Teza piwowarów jest taka: reklama nie tworzy popytu, ale nim steruje. Browary nie przekonują abstynentów do skosztowania trunku, ale walczą o względy tych, którzy lubią piwo i zastanawiają się, jaką markę wybrać. Powstaje jednak pytanie: skąd biorą się nowi piwosze? Browary odpowiadają: wzory czerpane są z domu, środowiska, od kolegów. Dlatego nie są ważne reklamy, ale dostępność piwa. Zamiast toczyć boje o majtki reklamowej modelki, zatroszczmy się, by piwa nie sprzedawano małolatom. Dlatego wraz z PARPA organizują i finansują kampanię „Alkohol – nieletnim dostęp wzbroniony”.
Dr Paweł Wójcik, psycholog z agencji badawczej IQS and Quant Group, uważa, że teza o braku związku między reklamami a popytem na piwo jest trudna do obrony. Jego firma prowadzi systematyczne badania stylu życia Polaków, pytając między innymi o picie piwa. Jeśli w 1997 r. 64 proc. ankietowanych przyznawało się do picia minimum raz w tygodniu, to w tym roku było to już 70 proc.
– Ten wzrost nastąpił wśród ludzi młodych oraz kobiet, czyli tych, do których wyjątkowo często adresowane są reklamy – wyjaśnia dr Wójcik dodając, że nie chce oceniać tego zjawiska, bo jest zwolennikiem poglądu, że w gospodarce rynkowej wszystko, co jest sprzedawane legalnie, powinno mieć prawo do reklamy.

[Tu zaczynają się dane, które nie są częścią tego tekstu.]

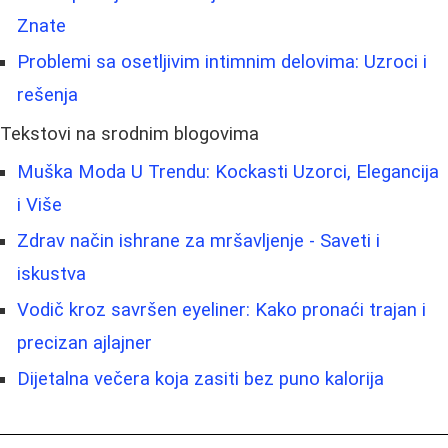
Znate
Problemi sa osetljivim intimnim delovima: Uzroci i
rešenja
Tekstovi na srodnim blogovima
Muška Moda U Trendu: Kockasti Uzorci, Elegancija
i Više
Zdrav način ishrane za mršavljenje - Saveti i
iskustva
Vodič kroz savršen eyeliner: Kako pronaći trajan i
precizan ajlajner
Dijetalna večera koja zasiti bez puno kalorija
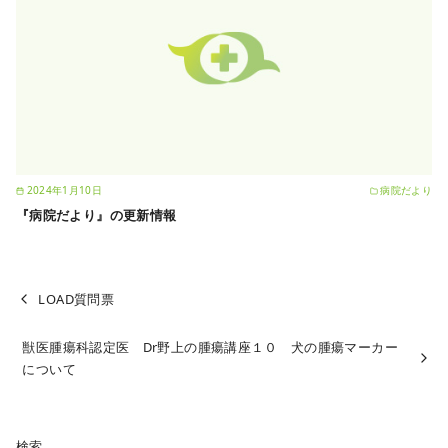
2024年1月10日
病院だより
『病院だより』の更新情報
LOAD質問票
獣医腫瘍科認定医 Dr野上の腫瘍講座１０ 犬の腫瘍マーカー
について
検索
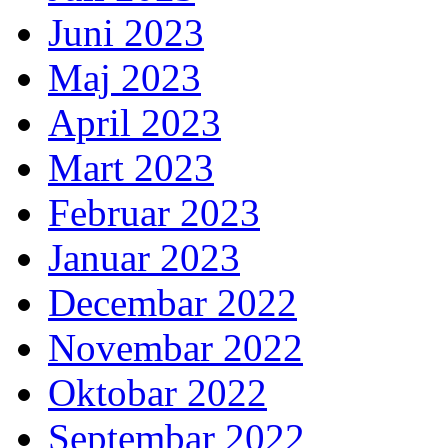
Juni 2023
Maj 2023
April 2023
Mart 2023
Februar 2023
Januar 2023
Decembar 2022
Novembar 2022
Oktobar 2022
Septembar 2022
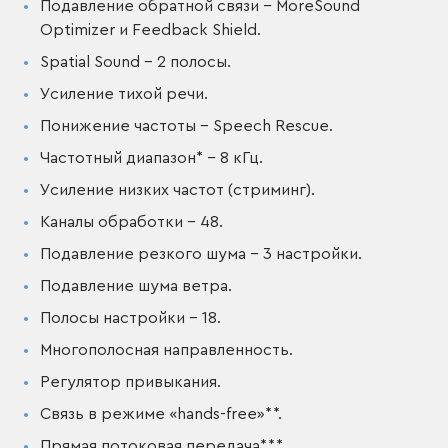
Подавление обратной связи – MoreSound
Optimizer и Feedback Shield.
Spatial Sound – 2 полосы.
Усиление тихой речи.
Понижение частоты – Speech Rescue.
Частотный диапазон* – 8 кГц.
Усиление низких частот (стриминг).
Каналы обработки – 48.
Подавление резкого шума – 3 настройки.
Подавление шума ветра.
Полосы настройки – 18.
Многополосная направленность.
Регулятор привыкания.
Связь в режиме «hands-free»**.
Прямая потоковая передача***.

Młodzież i kobiety to grupy w ogóle dość podatne na działania reklamowe. Zwłaszcza te, które stosowane są w promocji piwa. Używa się tu najczęściej argumentów emocjonalnych odwołujących się do wartości ważnych dla wybranych grup konsumentów, np. przyjaźni (Tyskie, Królewskie), profesjonalizmu (Dębowe), marzenia o wielkim świecie (Carlsberg), upodobania do przyrody (Żubr), humoru (Dog in the Fog). Występują popularni aktorzy (Lubaszenko, Gąsowski). Taka poetyka sprawia, że w agencjach reklamowych trwa nieustanne poszukiwanie niezagospodarowanych skojarzeń, które mogą być wykorzystane w kolejnych kampaniach. A także znanych postaci, które gotowe byłyby wystąpić w piwnych reklamach. Z tym akurat jest problem, bo nie wszyscy się godzą. Nawet Zbigniew Zamachowski zadeklarował niedawno, że odmawia browarom, bo nie chce być kojarzony z piwem. Być może deklaracja dotyczyła polskiego rynku. W Wielkiej Brytanii jest dziś niewątpliwie najsłynniejszą piwną twarzą.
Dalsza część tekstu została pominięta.